Subsequent testing has revealed the backup trick is most effective when the engine coolant is lower than 40 C and even better when below 30 C. Apparently there is brief 'engine off' command sent to the engine when the car goes into "R" and another when the accelerator is pressed. This causes a noticeable 'bump' from the engine compartment. However, the engine continues to run if the coolant is warm enough. I still find this trick useful because when the engine is coolest, the fuel consumption is worst. So being able to stop the engine early in the warm-up cycle helps. Later would be nice but sitting in "N" isn't too bad. Bob Wilson
A bit tangential, and maybe deserving of its own thread, but the idea arose from this thread...so bear with me. This is for the NWH20 Prius. I sometimes have short stops after full warm up..for instance when picking up my kids from school. When I get back in the car the ICE/Coolant temp are still above 157F. However I go into the usual S1 cycle. The Problem: When pulling out of a parking lot I sometimes have to stop to wait for a while to enter traffic. I've noticed that the Prius will continue to run and stay in S1 if I'm just sitting there, whereas if I'm 'on the move' the S1 time is markedly shorter. Solution?: Yesterday I encountered just this situation. While waiting to enter traffic with a fully warm ICE I was stuck in S1 (1275rpm constant ICE run). I remembered this thread and tried going into Reverse. IMMEDIATELY, the ICE shut off! I went back into Drive, it stayed off, and when I pulled into traffic I was in S4 (b/c I'd been in S4 prior to my stop). This needs to be tested to prove repeatability, but I have little doubt this'll save me some unnecessary S1 time.
This is interesting - I've had situations myself where i've asked "Wth is the ICE running? I'm warmed up, should be in S4" For some reason the computer is making the decision to drop to S1, and the R then D is clearly telling the engine to re-consider it's mode.
I recently installed the EV switch, and trying to integrate it's use into an overall high FE/MPG strategy is really messing with my head. Anyway, because I'm paying particularly close attention to the ICE being on when the car is stationary, I'm seeing times when I should be In S4 -- I've got a ScanGauge for temps -- but the ICE just will not shut down at stops with coolant temps above 157 F. This is in stop and go urban traffic with short ICE runs and frequent ICE-OFF, no arrow glides. Trying to rationalize what's going on when the ICE won't shut down when the car is stopped, I've come to the conclusion that it may be low catalytic converter temps that are dictating the ICE-ON condition. Is there any possibility that this is the case?

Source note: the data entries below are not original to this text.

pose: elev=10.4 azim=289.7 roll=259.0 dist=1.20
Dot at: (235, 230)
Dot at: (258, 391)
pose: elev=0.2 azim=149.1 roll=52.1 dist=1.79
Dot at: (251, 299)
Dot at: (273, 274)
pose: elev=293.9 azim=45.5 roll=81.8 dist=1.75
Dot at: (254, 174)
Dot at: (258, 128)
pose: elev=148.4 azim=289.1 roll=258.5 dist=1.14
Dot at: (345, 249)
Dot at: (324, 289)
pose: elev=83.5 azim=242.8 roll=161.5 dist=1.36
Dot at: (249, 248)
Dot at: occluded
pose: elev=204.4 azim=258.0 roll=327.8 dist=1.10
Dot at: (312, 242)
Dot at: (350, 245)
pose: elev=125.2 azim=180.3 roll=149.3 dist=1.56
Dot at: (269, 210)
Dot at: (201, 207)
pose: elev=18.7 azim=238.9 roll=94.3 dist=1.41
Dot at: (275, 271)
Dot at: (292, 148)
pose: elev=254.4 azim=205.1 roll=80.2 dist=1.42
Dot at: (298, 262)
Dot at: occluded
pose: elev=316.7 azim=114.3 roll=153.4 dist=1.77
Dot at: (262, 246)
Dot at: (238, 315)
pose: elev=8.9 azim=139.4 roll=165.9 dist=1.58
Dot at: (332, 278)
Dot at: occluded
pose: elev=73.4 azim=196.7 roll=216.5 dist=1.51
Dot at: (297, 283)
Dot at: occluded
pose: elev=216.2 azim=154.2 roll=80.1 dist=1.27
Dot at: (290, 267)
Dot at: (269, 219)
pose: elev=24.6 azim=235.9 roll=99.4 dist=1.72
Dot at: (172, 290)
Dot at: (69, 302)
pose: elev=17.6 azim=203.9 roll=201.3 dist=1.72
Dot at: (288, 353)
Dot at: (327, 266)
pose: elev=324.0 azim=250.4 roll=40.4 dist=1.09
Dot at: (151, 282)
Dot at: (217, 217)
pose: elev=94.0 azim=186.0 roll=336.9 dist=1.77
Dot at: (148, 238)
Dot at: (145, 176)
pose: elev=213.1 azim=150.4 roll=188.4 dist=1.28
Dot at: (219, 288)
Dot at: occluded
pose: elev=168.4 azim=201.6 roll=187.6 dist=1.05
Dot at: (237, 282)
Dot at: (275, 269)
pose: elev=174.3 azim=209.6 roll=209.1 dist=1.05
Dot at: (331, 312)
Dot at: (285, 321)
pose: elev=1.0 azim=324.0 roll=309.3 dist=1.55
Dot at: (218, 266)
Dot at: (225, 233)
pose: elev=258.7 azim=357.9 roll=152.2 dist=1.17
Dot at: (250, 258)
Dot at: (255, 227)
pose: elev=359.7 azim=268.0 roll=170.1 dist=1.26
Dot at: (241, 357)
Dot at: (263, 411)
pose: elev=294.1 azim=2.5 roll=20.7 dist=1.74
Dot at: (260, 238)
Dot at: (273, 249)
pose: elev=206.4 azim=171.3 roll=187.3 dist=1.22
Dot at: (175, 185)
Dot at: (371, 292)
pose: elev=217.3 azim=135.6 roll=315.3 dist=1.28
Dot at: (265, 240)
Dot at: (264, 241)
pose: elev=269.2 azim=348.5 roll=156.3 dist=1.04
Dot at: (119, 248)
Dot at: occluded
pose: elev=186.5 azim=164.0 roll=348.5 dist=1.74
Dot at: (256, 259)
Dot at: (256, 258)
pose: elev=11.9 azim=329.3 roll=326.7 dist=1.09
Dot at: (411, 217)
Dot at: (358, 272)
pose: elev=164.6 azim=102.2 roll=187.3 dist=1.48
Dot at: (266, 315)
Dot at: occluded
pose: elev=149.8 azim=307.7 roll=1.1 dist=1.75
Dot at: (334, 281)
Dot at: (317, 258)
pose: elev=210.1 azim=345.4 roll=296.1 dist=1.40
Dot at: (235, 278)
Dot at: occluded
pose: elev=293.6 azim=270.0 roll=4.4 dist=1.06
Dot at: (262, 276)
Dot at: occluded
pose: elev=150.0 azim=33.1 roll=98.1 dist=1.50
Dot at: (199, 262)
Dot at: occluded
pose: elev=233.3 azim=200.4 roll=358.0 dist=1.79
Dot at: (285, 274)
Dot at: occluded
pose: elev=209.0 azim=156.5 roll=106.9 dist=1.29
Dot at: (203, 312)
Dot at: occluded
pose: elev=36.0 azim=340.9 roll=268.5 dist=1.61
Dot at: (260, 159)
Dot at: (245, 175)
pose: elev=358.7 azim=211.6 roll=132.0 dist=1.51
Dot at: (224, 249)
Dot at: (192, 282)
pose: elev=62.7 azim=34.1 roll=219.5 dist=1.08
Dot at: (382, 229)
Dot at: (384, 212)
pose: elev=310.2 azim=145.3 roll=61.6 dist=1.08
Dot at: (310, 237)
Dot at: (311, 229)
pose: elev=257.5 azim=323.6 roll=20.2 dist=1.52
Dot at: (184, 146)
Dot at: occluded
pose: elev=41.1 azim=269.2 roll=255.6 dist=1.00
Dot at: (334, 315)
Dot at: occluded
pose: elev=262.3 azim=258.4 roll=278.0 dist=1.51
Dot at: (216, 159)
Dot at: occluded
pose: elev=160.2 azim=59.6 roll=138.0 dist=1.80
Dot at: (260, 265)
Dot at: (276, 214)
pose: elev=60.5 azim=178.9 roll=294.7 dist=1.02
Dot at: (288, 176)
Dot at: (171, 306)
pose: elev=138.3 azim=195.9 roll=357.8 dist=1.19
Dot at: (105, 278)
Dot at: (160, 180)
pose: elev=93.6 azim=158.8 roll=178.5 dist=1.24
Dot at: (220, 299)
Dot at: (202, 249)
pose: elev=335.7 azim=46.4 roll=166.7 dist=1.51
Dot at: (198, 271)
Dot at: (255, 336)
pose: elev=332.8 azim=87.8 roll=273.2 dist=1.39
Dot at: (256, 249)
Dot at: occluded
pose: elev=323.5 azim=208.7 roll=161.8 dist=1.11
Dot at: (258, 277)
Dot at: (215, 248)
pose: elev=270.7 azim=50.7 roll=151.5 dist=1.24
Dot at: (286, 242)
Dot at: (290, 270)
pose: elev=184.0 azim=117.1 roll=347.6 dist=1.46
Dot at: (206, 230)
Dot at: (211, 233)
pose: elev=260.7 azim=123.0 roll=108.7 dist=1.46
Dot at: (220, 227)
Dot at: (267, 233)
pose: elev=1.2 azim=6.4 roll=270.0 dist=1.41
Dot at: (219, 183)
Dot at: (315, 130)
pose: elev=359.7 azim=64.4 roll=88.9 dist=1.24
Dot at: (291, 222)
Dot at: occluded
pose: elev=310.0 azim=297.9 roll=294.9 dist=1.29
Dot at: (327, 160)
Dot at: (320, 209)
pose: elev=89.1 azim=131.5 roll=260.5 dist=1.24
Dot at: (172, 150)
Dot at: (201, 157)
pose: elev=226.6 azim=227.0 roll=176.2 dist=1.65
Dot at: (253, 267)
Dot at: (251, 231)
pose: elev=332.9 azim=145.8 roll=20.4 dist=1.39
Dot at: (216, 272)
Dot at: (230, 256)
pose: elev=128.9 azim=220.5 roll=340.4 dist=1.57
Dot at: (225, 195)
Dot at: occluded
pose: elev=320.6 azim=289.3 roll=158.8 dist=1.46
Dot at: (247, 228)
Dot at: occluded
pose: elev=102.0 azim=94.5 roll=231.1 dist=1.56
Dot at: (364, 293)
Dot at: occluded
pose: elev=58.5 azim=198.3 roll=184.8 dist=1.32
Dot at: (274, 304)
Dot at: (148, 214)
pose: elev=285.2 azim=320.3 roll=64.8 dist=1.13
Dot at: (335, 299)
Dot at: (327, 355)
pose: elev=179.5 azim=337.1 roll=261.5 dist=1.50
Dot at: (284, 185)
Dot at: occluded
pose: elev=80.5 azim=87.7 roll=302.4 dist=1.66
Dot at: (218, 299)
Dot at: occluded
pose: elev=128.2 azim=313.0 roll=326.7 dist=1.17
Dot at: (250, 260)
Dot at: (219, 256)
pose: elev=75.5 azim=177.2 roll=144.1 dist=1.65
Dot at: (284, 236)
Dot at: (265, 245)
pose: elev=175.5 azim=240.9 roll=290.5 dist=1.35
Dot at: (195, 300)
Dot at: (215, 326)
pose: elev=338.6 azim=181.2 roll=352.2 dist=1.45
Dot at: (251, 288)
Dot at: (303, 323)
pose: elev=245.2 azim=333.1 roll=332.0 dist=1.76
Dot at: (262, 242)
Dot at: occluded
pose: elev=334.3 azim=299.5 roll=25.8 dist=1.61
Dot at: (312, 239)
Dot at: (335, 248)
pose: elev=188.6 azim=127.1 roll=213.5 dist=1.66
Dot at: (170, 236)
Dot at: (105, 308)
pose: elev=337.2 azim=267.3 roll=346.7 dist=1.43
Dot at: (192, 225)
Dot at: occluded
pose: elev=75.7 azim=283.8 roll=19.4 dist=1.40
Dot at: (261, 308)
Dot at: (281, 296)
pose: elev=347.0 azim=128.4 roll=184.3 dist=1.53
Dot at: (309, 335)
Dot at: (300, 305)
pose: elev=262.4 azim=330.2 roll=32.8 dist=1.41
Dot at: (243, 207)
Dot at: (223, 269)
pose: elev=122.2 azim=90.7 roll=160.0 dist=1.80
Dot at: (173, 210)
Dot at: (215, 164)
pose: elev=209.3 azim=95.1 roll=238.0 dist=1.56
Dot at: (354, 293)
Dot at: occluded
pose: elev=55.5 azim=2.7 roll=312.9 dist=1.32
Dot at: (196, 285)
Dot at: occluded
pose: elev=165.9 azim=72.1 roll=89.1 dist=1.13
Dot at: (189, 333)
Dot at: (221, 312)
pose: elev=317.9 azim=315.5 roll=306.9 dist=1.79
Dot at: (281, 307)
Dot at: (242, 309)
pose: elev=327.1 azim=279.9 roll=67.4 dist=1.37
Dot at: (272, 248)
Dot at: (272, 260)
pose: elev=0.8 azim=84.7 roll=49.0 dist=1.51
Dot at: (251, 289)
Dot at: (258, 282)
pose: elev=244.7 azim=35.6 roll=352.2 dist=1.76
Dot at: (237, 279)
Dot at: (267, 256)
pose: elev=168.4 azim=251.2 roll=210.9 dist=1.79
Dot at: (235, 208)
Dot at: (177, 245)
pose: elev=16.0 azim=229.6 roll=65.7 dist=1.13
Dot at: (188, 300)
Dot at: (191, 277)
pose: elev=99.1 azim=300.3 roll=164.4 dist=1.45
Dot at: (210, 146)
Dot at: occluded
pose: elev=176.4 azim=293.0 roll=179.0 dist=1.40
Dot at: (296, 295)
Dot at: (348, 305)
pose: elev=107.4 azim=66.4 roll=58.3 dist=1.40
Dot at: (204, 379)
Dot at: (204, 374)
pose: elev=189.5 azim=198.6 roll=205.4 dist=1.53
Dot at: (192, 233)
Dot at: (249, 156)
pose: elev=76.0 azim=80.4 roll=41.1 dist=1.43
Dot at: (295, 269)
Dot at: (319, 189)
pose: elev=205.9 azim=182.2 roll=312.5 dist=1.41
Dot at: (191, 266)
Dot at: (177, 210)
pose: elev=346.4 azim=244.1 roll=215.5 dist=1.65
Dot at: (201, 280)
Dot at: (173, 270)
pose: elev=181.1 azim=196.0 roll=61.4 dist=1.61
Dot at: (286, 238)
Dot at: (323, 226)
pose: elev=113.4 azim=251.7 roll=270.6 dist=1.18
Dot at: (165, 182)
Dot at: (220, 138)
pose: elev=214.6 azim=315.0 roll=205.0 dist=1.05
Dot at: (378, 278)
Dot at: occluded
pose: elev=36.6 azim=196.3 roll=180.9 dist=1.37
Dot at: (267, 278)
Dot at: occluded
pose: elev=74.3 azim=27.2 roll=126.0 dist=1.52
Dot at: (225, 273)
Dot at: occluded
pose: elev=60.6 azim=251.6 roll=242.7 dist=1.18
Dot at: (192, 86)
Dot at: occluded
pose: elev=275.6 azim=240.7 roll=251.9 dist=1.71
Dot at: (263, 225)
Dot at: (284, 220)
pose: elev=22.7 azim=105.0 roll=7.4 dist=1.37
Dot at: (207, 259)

We're all at the same point. My experience and data so far shows: reliable at 40 C and below - the engine stops every time unreliable above 40 C - it is hard to predict because sometimes it works and other times not first attempt seems likely - first attempts are fairly successful but only subsequent attempts seem to fail The more information we get, the better. Perhaps the next generation Prius and all Toyota hybrids will adopt this 'auto-stop' at all temperatures and running conditions. Only under low SOC should the engine run to protect the battery. Bob Wilson
One minor addition. Not that it applies in any normal circumstances, but in R the ICE will turn on if the HV battery is low enough. I know at a stop in reverse the ICE will run, and for sure under 10mph. I don't know what happens over 10mph in reverse and a low HV battery, I didn't want to find out which system it tries to protect more.